I need the records below restated word for word, without their pictures.

::::::

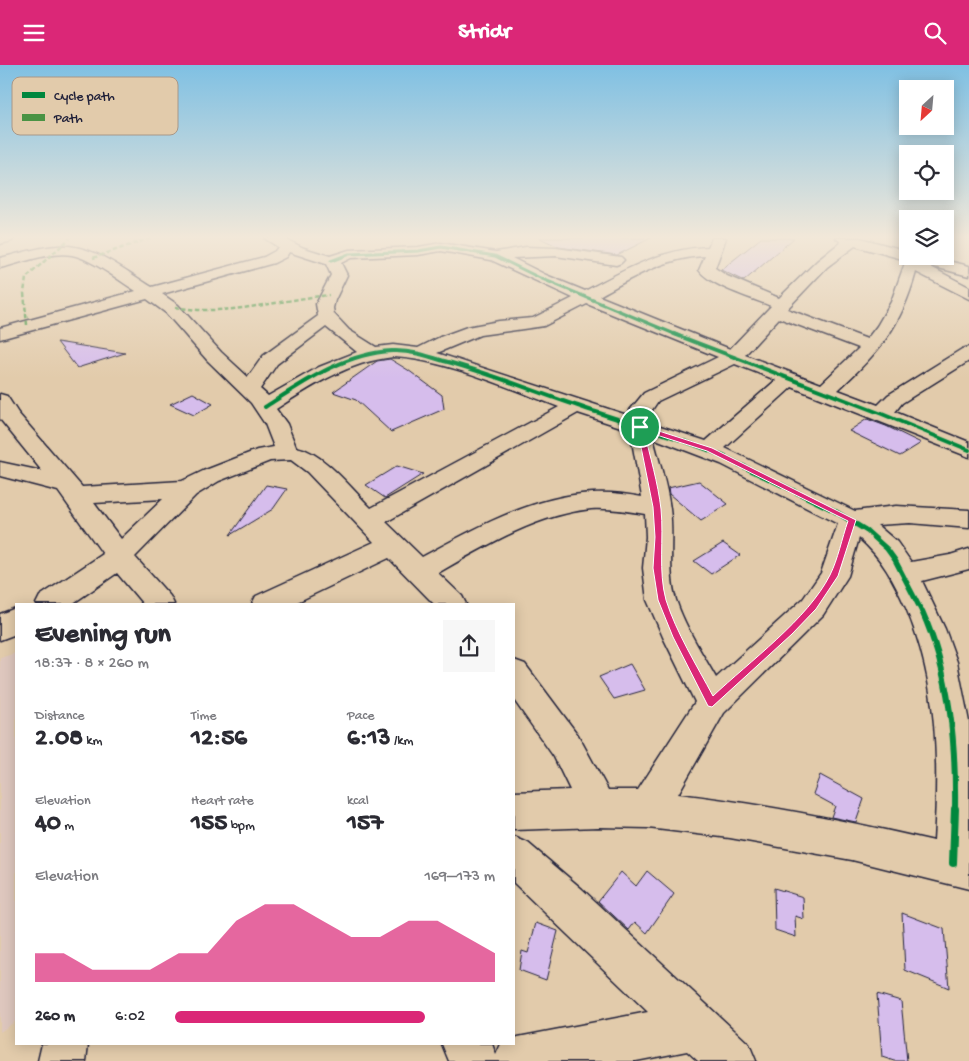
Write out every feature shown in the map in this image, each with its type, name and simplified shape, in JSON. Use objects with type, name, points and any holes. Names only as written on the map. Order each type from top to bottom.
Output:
[{"type":"street","points":[[136,284],[172,309],[214,356],[250,388],[276,424],[287,452]]},
{"type":"street","points":[[0,333],[176,284]]},
{"type":"street","points":[[335,284],[324,307],[327,318],[337,328],[372,353]]},
{"type":"street","points":[[559,284],[732,357],[882,414],[969,450]]},
{"type":"street","points":[[422,354],[455,336],[476,330],[538,322],[610,284]]},
{"type":"street","points":[[733,284],[779,308],[870,346]]},
{"type":"street","points":[[712,703],[678,637],[662,600],[657,568],[659,537],[657,507],[640,427],[641,410],[651,397],[732,357],[802,284]]},
{"type":"street","points":[[824,392],[849,370],[885,328],[899,303],[904,284]]},
{"type":"street","points":[[953,284],[969,294]]},
{"type":"street","points":[[250,388],[270,360],[327,318]]},
{"type":"street","points":[[265,407],[329,370],[355,358],[372,353],[396,351],[422,354],[507,380],[576,406],[710,450],[852,520],[874,536],[888,550],[904,574],[937,643],[948,691],[955,737],[956,795],[961,866],[852,841],[730,819],[648,809],[598,808],[515,811]]},
{"type":"street","points":[[882,414],[895,399],[969,353]]},
{"type":"street","points":[[710,450],[790,379]]},
{"type":"street","points":[[370,520],[576,406]]},
{"type":"street","points":[[3,410],[71,490],[119,557],[159,603]]},
{"type":"street","points":[[51,603],[119,557],[187,489],[234,466],[265,455],[287,452],[298,453],[305,458],[394,543],[451,603]]},
{"type":"street","points":[[0,469],[71,490],[187,489]]},
{"type":"street","points":[[420,570],[474,541],[527,518],[564,505],[591,501],[617,501],[657,507]]},
{"type":"street","points":[[852,520],[902,513],[969,519]]},
{"type":"street","points":[[648,809],[712,703],[813,607],[834,576],[852,520]]},
{"type":"street","points":[[268,603],[394,543]]},
{"type":"street","points":[[904,574],[951,565],[969,559]]},
{"type":"street","points":[[0,628],[15,621]]},
{"type":"street","points":[[515,675],[566,746],[598,808]]},
{"type":"street","points":[[515,858],[732,1061]]},
{"type":"street","points":[[518,1061],[695,1026]]},
{"type":"street","points":[[62,1061],[65,1045]]},
{"type":"street","points":[[466,1045],[474,1061]]},
{"type":"shaded area","points":[[15,653],[15,1022],[0,1032],[0,658]]},
{"type":"building","points":[[57,342],[125,353],[77,368]]},
{"type":"building","points":[[390,359],[442,395],[444,409],[391,432],[356,400],[333,392],[377,361]]},
{"type":"building","points":[[193,393],[213,404],[194,415],[170,404]]},
{"type":"building","points":[[867,419],[921,443],[900,456],[849,431]]},
{"type":"building","points":[[397,466],[423,474],[385,498],[366,485]]},
{"type":"building","points":[[699,481],[728,504],[701,521],[669,494],[668,488]]},
{"type":"building","points":[[266,485],[287,489],[273,509],[230,535]]},
{"type":"building","points":[[723,543],[740,555],[711,574],[694,561]]},
{"type":"building","points":[[630,664],[645,690],[614,699],[599,677]]},
{"type":"building","points":[[820,775],[864,799],[856,822],[831,817],[835,806],[813,794]]},
{"type":"building","points":[[647,871],[674,894],[647,933],[635,922],[629,930],[598,901],[621,872],[636,886]]},
{"type":"building","points":[[774,888],[803,897],[804,919],[795,916],[796,937],[775,930]]},
{"type":"building","points":[[902,913],[944,929],[949,988],[905,970]]},
{"type":"building","points":[[536,923],[558,931],[546,980],[519,970],[522,951],[528,953]]},
{"type":"building","points":[[877,994],[901,1001],[907,1061],[894,1061],[882,1057]]},
{"type":"marked path","points":[[25,284],[24,293],[27,325]]},
{"type":"marked path","points":[[175,307],[194,311],[233,310],[329,295]]},
{"type":"cycle path","points":[[556,284],[692,341],[882,414],[969,450]]},
{"type":"cycle path","points":[[265,407],[294,388],[342,363],[376,353],[393,351],[415,353],[468,368],[690,443],[729,459],[856,523],[878,539],[899,566],[930,629],[941,662],[953,727],[955,760],[953,863]]},
{"type":"route","points":[[640,427],[710,450],[852,520],[834,576],[813,607],[712,703],[678,637],[662,600],[657,568],[659,537],[657,507],[640,427]]}]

::::::

# TASK RESULT
Write out every feature shown in the map in this image, each with its type, name and simplified shape, in JSON. Use objects with type, name, points and any holes. Names only as written on the map. Order each type from top to bottom.
Output:
[{"type":"street","points":[[136,284],[172,309],[214,356],[250,388],[276,424],[287,452]]},
{"type":"street","points":[[0,333],[176,284]]},
{"type":"street","points":[[335,284],[324,307],[327,318],[337,328],[372,353]]},
{"type":"street","points":[[559,284],[732,357],[882,414],[969,450]]},
{"type":"street","points":[[422,354],[455,336],[476,330],[538,322],[610,284]]},
{"type":"street","points":[[733,284],[779,308],[870,346]]},
{"type":"street","points":[[712,703],[678,637],[662,600],[657,568],[659,537],[657,507],[640,427],[641,410],[651,397],[732,357],[802,284]]},
{"type":"street","points":[[824,392],[849,370],[885,328],[899,303],[904,284]]},
{"type":"street","points":[[953,284],[969,294]]},
{"type":"street","points":[[250,388],[270,360],[327,318]]},
{"type":"street","points":[[265,407],[329,370],[355,358],[372,353],[396,351],[422,354],[507,380],[576,406],[710,450],[852,520],[874,536],[888,550],[904,574],[937,643],[948,691],[955,737],[956,795],[961,866],[852,841],[730,819],[648,809],[598,808],[515,811]]},
{"type":"street","points":[[882,414],[895,399],[969,353]]},
{"type":"street","points":[[710,450],[790,379]]},
{"type":"street","points":[[370,520],[576,406]]},
{"type":"street","points":[[3,410],[71,490],[119,557],[159,603]]},
{"type":"street","points":[[51,603],[119,557],[187,489],[234,466],[265,455],[287,452],[298,453],[305,458],[394,543],[451,603]]},
{"type":"street","points":[[0,469],[71,490],[187,489]]},
{"type":"street","points":[[420,570],[474,541],[527,518],[564,505],[591,501],[617,501],[657,507]]},
{"type":"street","points":[[852,520],[902,513],[969,519]]},
{"type":"street","points":[[648,809],[712,703],[813,607],[834,576],[852,520]]},
{"type":"street","points":[[268,603],[394,543]]},
{"type":"street","points":[[904,574],[951,565],[969,559]]},
{"type":"street","points":[[0,628],[15,621]]},
{"type":"street","points":[[515,675],[566,746],[598,808]]},
{"type":"street","points":[[515,858],[732,1061]]},
{"type":"street","points":[[518,1061],[695,1026]]},
{"type":"street","points":[[62,1061],[65,1045]]},
{"type":"street","points":[[466,1045],[474,1061]]},
{"type":"shaded area","points":[[15,653],[15,1022],[0,1032],[0,658]]},
{"type":"building","points":[[57,342],[125,353],[77,368]]},
{"type":"building","points":[[390,359],[442,395],[444,409],[391,432],[356,400],[333,392],[377,361]]},
{"type":"building","points":[[193,393],[213,404],[194,415],[170,404]]},
{"type":"building","points":[[867,419],[921,443],[900,456],[849,431]]},
{"type":"building","points":[[397,466],[423,474],[385,498],[366,485]]},
{"type":"building","points":[[699,481],[728,504],[701,521],[669,494],[668,488]]},
{"type":"building","points":[[266,485],[287,489],[273,509],[230,535]]},
{"type":"building","points":[[723,543],[740,555],[711,574],[694,561]]},
{"type":"building","points":[[630,664],[645,690],[614,699],[599,677]]},
{"type":"building","points":[[820,775],[864,799],[856,822],[831,817],[835,806],[813,794]]},
{"type":"building","points":[[647,871],[674,894],[647,933],[635,922],[629,930],[598,901],[621,872],[636,886]]},
{"type":"building","points":[[774,888],[803,897],[804,919],[795,916],[796,937],[775,930]]},
{"type":"building","points":[[902,913],[944,929],[949,988],[905,970]]},
{"type":"building","points":[[536,923],[558,931],[546,980],[519,970],[522,951],[528,953]]},
{"type":"building","points":[[877,994],[901,1001],[907,1061],[894,1061],[882,1057]]},
{"type":"marked path","points":[[25,284],[24,293],[27,325]]},
{"type":"marked path","points":[[175,307],[194,311],[233,310],[329,295]]},
{"type":"cycle path","points":[[556,284],[692,341],[882,414],[969,450]]},
{"type":"cycle path","points":[[265,407],[294,388],[342,363],[376,353],[393,351],[415,353],[468,368],[690,443],[729,459],[856,523],[878,539],[899,566],[930,629],[941,662],[953,727],[955,760],[953,863]]},
{"type":"route","points":[[640,427],[710,450],[852,520],[834,576],[813,607],[712,703],[678,637],[662,600],[657,568],[659,537],[657,507],[640,427]]}]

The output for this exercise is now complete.